Üniversiteden sonra askere gittim, Yassıada’da bahriyeli yedek subaydım. Askerliğim devam ederken yarışmaya başvurdum. Şimdi olsa hapse atarlar belki. Kameraman yardımcısı bir asker vardı. “Teğmenim siz yakışıklısınız, sizi sinemaya sokalım” dedi. Sırrı Gültekin’e gittik beraber. Bana “Bak Ses mecmuasının yarışması var, gir buna, adın duyulsun” dedi. Bir baktım 3 bin 500 kişi içinden birinci seçmemişler mi? Birinci seçilenlere
10 filmde başrol oynamayı garanti ediyorlardı. Yedek subaylığım bitmeden üç filmde başrol oynamıştım. ilk başrolümü Türkan Şoray’la “Veda Busesi”nde oynadım. 22 yaşındaydım.

20 yıl aradan sonra  yeniden Tunç Okan...

Tunç Okan, Ses dergisinin yarışmasında 3 bin 500 kişi arasından birinci seçildi.

“Cenevre’nin önde gelen diş doktorlarındanım”

Ne oldu da vazgeçtiniz?

İkinci filmde Türkan Şoray ve Sadri Alışık’la oynadım. Üçüncü filmimde de Ajda Pekkan’la... Sonra “Ben bu işleri bırakacağım, hür olmak istiyorum” dedim. “Bu adam delirmiş” dediler. Daha yedi filmlik hakkım vardı. Ama o yedi filmi seçme şansım yoktu. Anlaşmayı bozduk. Ben yine yedi filmde oynadım ama kendi istediğim yedi filmde... Sonra ne olacak bu işin sonu diye düşünmeye başladım. Dünyayı görmek istiyordum, lisan öğrenmek istiyorum. Bir de o zaman her ay bir film çekiliyodu, filmler pek kaliteli değildi. Pek kültürlü bir ortam yoktu. İş beni tatmin etmemeye başladı. Ben de çektim gittim. Önce Almanya’ya gidip Almanca öğrendim. Sonra İsviçre’ye geldim. Sonra da Paris’e gidip Fransızca öğrendim.
Üç film çektim o arada. Bir yandan da diş hekimliği eğitimimi devam ettirdim. Üç evliliğim oldu. Üç de çocuğum var.

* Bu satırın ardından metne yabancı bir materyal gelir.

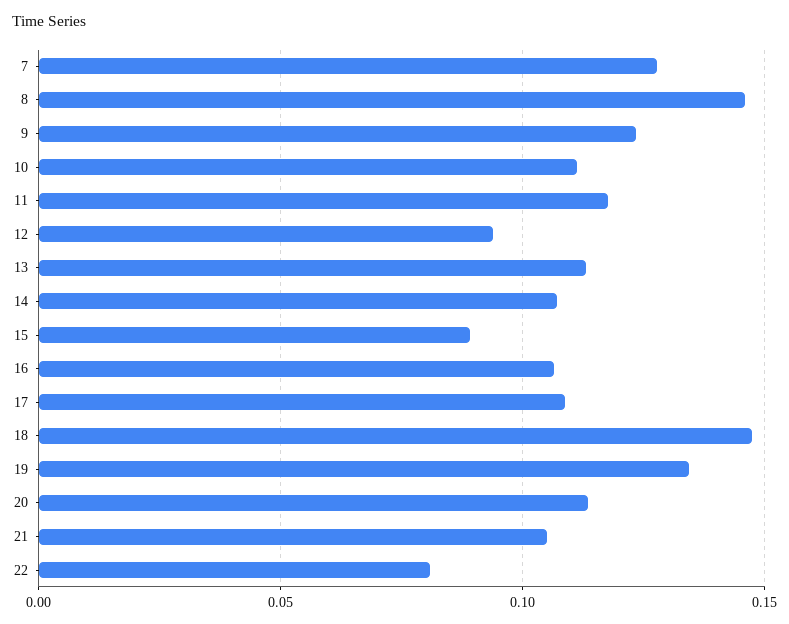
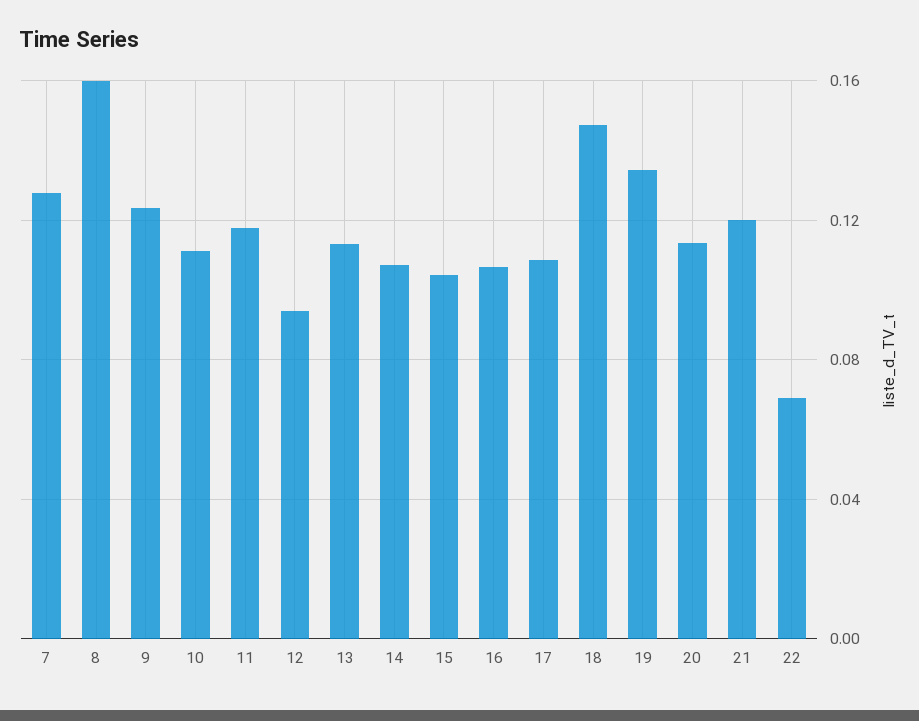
  {
    "7": 0.13,
-   "8": 0.145,
+   "8": 0.16,
    "9": 0.125,
    "10": 0.11,
    "11": 0.12,
    "12": 0.095,
    "13": 0.115,
    "14": 0.105,
-   "15": 0.09,
+   "15": 0.105,
    "16": 0.105,
    "17": 0.11,
    "18": 0.145,
    "19": 0.135,
    "20": 0.115,
-   "21": 0.105,
+   "21": 0.12,
-   "22": 0.08
+   "22": 0.07
  }

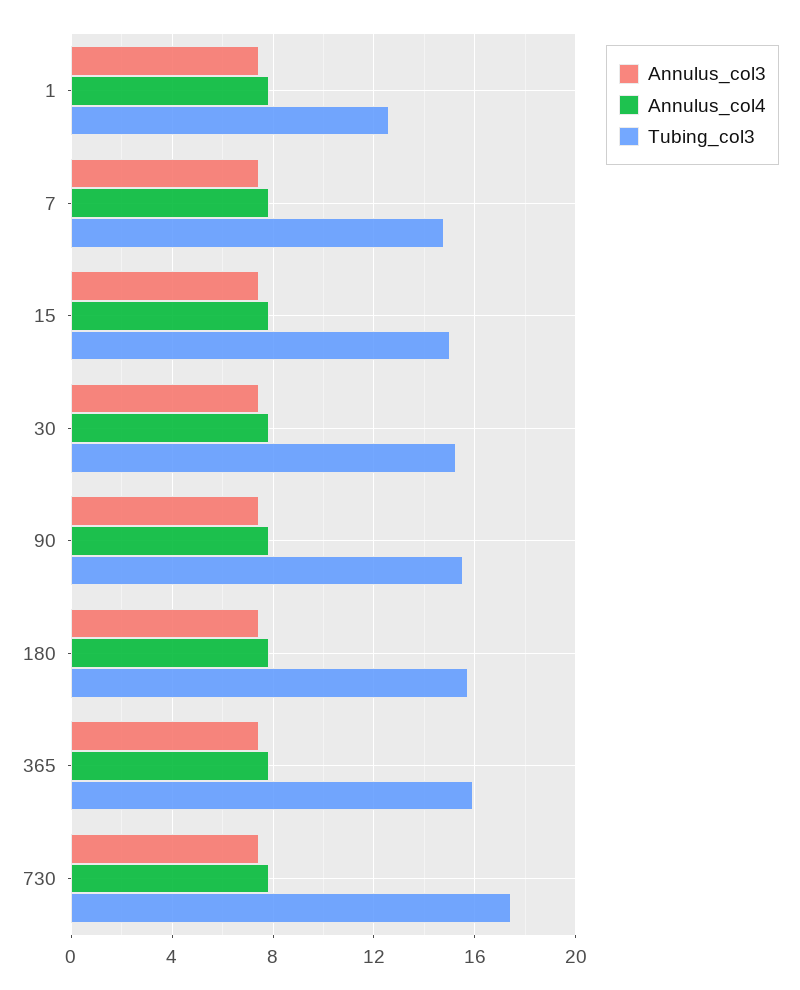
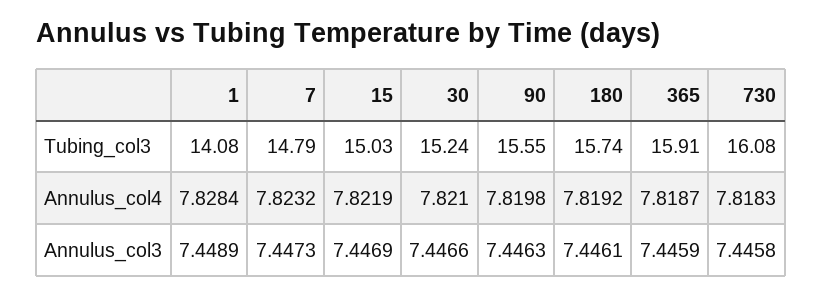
  {
    "Annulus_col3": {
      "1": 7.4489,
      "7": 7.4473,
      "15": 7.4469,
      "30": 7.4466,
      "90": 7.4463,
      "180": 7.4461,
      "365": 7.4459,
      "730": 7.4458
    },
    "Annulus_col4": {
      "1": 7.8284,
      "7": 7.8232,
      "15": 7.8219,
      "30": 7.821,
      "90": 7.8198,
      "180": 7.8192,
      "365": 7.8187,
      "730": 7.8183
    },
    "Tubing_col3": {
-     "1": 12.5,
+     "1": 14.08,
      "7": 14.79,
      "15": 15.03,
      "30": 15.24,
      "90": 15.55,
      "180": 15.74,
      "365": 15.91,
-     "730": 17.5
+     "730": 16.08
    }
  }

Neler yapıyor çocuklarınız?

Büyük kızım avukat oldu. Cenevre’de yaşıyor. İkinci kızım 16 yaşında. O da avukat olmak istiyor. Küçük oğlum 13 yaşında.

Şimdi nasıl bir hayatınız var?

Dokuz senedir Nice’teyim. Âşığım Nice’e. Doğası çok güzel. Bir de estetiği var. Doktor olduğum için çok sıhhatli yaşıyorum. Eşim de öyle. O zaten benden 25 yaş genç. Spor yaparım, yemeğime dikkat ederim. Pazartesi Cenevre’ye gidiyorum. Oranın önde gelen diş doktorlarından biriyim. Üç gün sonra ya Nice’e dönüyorum ya da İstanul’a geliyorum. Bir günlüğüne bile ülke değiştirdiğim oluyor. Ama bu bana çok büyük bir keyif veriyor. Hiç canım sıkılmıyor. Üç filmin başrolünde gibiyim. Hafta boyunca her gittiğim ülkede başka olaylar yaşıyorum.